ASAL Araştırma, 24-28 Mayıs 2024 tarihleri arasında Adana, Ankara, Antalya, Aydın, Bursa, Balıkesir, Diyarbakır, Erzurum, Gaziantep, Hatay, İstanbul, İzmir, Kayseri, Kocaeli, Kırıkkale, Konya, Malatya, Manisa, Mardin, Samsun, Şanlıurfa, Tekirdağ, Trabzon, Van, Yalova ve Zonguldak'ta 18 yaş ve üzeri 2 bin kişiyle yaptığı ankette vatandaşlara, "Sizce Türkiye'nin en önemli sorunu nedir?" sorusunu yöneltti.

"EKONOMİ, ENFLASYON VE HAYAT PAHALILIĞI" EN ÖNEMLİ SORUN

Ankete katılanların yüzde 65,3'ü soruya ekonomi, enflasyon ve hayat pahalılığı yanıtını verdi. Bu soruyu ise yüzde 6,0 ile "Mülteciler" yanıtı takip etti. Öte yandan "Adalet" yanıtı ise yüzde 4,7 ile üçüncü sırada yer aldı.

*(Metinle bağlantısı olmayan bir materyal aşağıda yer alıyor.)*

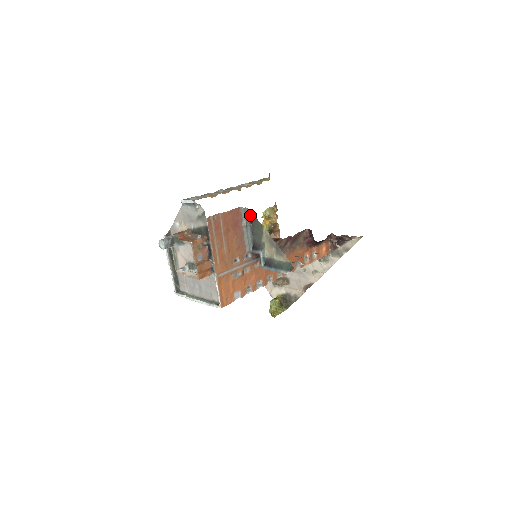
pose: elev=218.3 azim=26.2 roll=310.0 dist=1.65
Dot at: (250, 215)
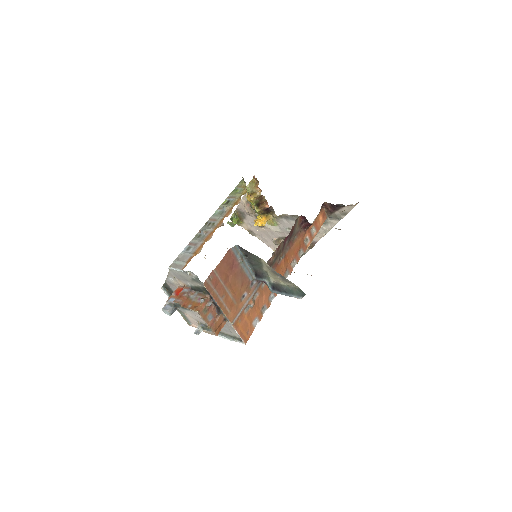
Dot at: (243, 250)
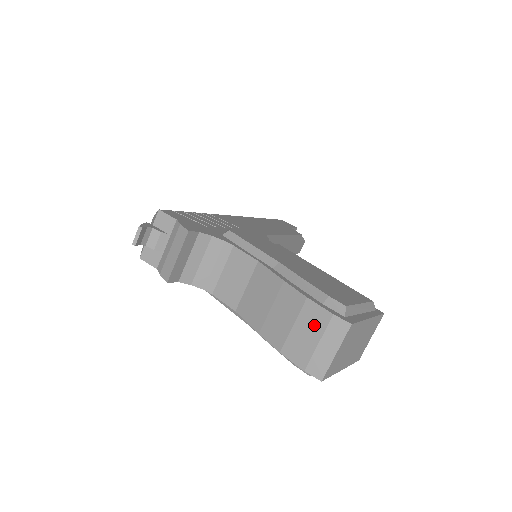
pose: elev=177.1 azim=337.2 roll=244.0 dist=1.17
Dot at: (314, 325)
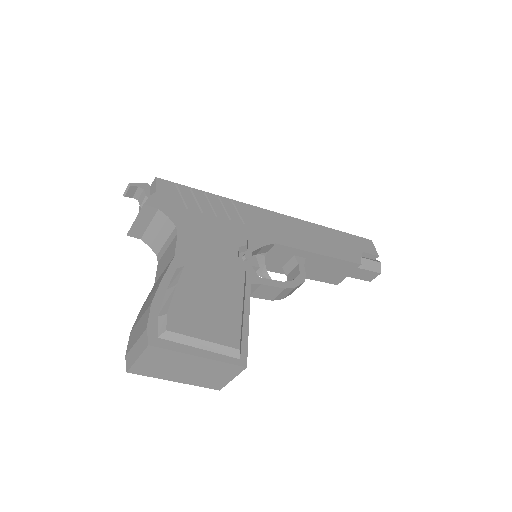
Dot at: (141, 327)
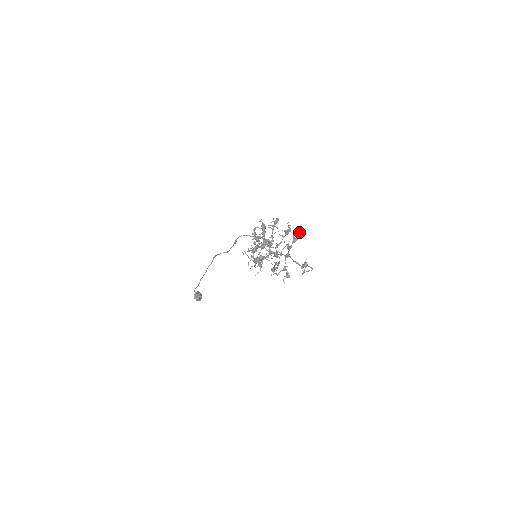
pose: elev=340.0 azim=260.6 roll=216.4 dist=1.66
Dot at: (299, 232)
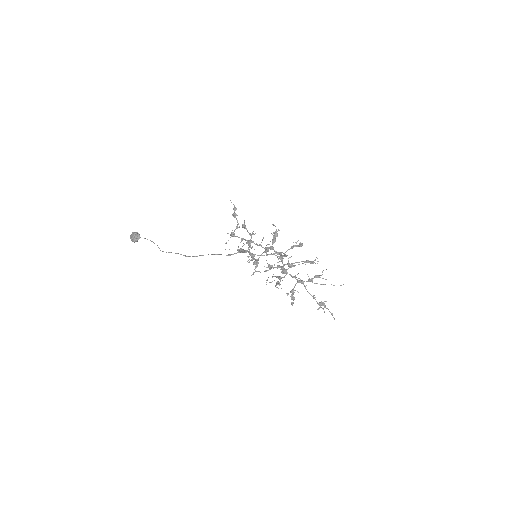
Dot at: occluded
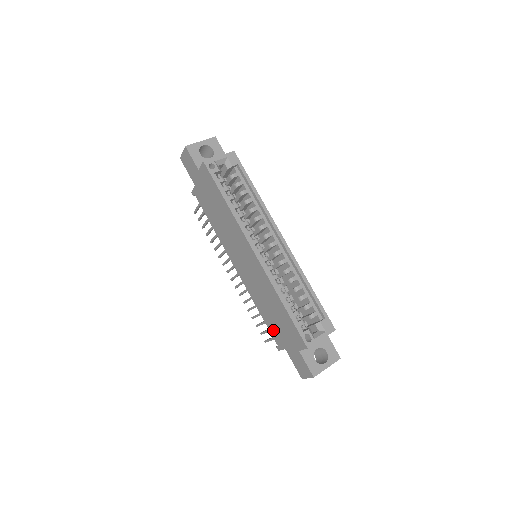
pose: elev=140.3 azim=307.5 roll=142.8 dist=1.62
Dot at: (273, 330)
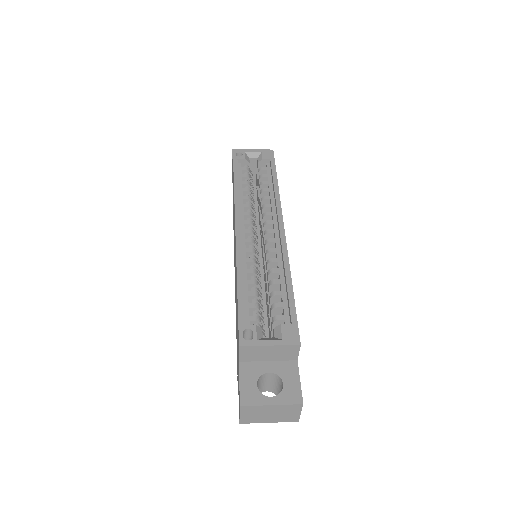
Dot at: occluded
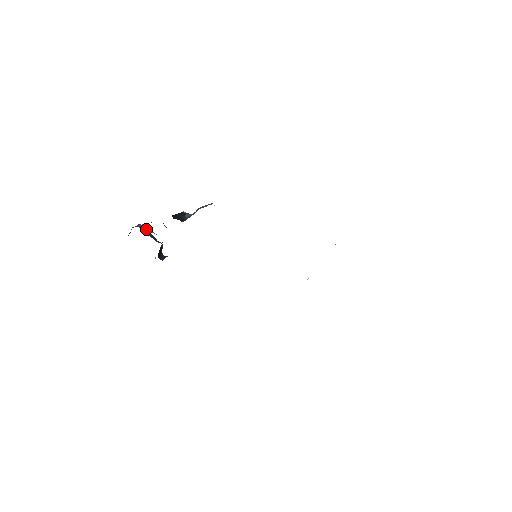
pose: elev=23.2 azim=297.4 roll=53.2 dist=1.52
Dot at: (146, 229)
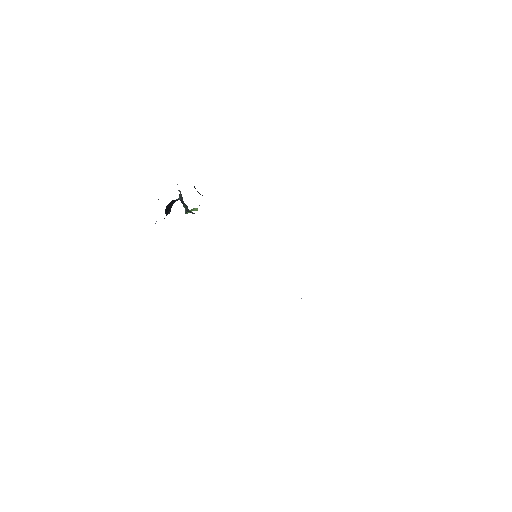
Dot at: (158, 199)
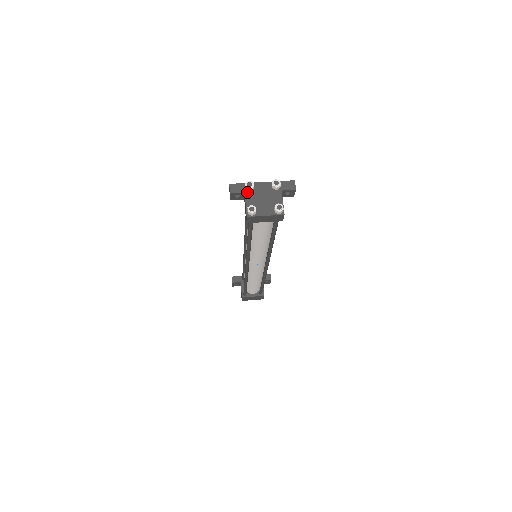
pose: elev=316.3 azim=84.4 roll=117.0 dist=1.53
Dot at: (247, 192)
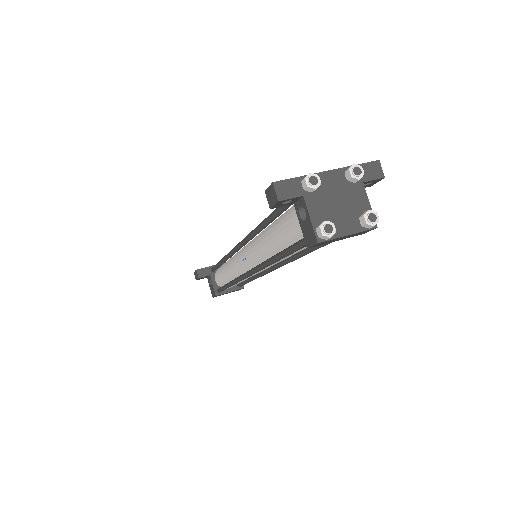
Dot at: (307, 194)
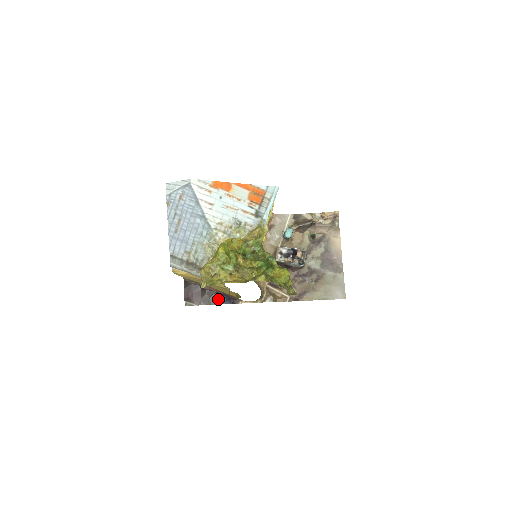
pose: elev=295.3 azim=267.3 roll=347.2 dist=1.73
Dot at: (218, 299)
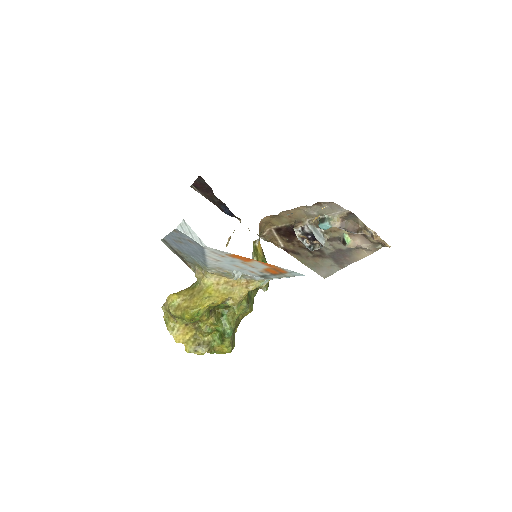
Dot at: (222, 206)
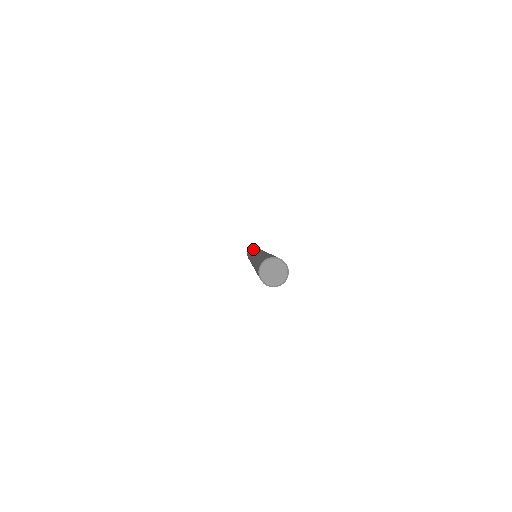
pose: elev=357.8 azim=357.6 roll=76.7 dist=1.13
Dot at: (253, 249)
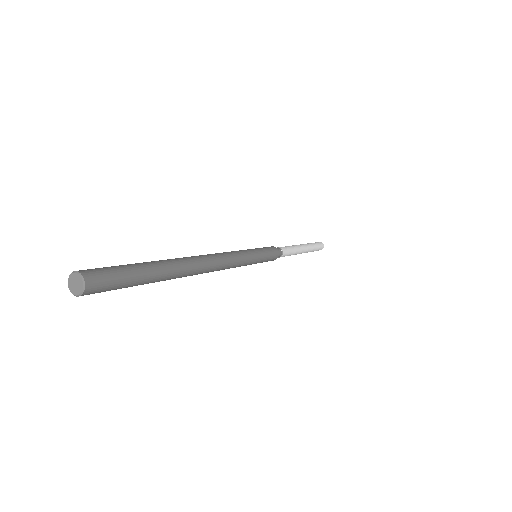
Dot at: occluded
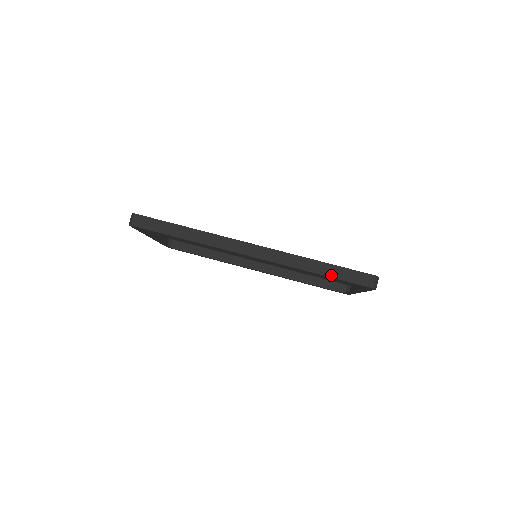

İşte anketteki soruya yanıt verenlerin sıralaması:

Ekonomi/Hayat Pahalılığı: Yüzde 65,3

Mülteciler: Yüzde 6

Adalet: Yüzde 4,7

İşsizlik: Yüzde 4,3

Eğitim: Yüzde 4

Güvenlik: Yüzde 3,6

Deprem: Yüzde 1,2

Kürt Sorunu: Yüzde 1

Diğer: Yüzde 4,5

Sorun yok: Yüzde 2,4

Fikrim yok: Yüzde 3

"SORUNU ÇÖZECEK PARTİ" SIRALAMASINDA İLK SIRADA "HİÇBİRİ" VAR

Vatandaşlar, "Türkiye'nin sorunlarını hangi siyasi parti çözer?" sorusuna ise yüzde 30,9 ile "Hiçbiri" yanıtını verdi. "Hiçbiri" yanıtını ise sırasıyla yüzde 22,4 ile AK Parti ve yüzde 20,8 ile CHP yanıtları takip etti.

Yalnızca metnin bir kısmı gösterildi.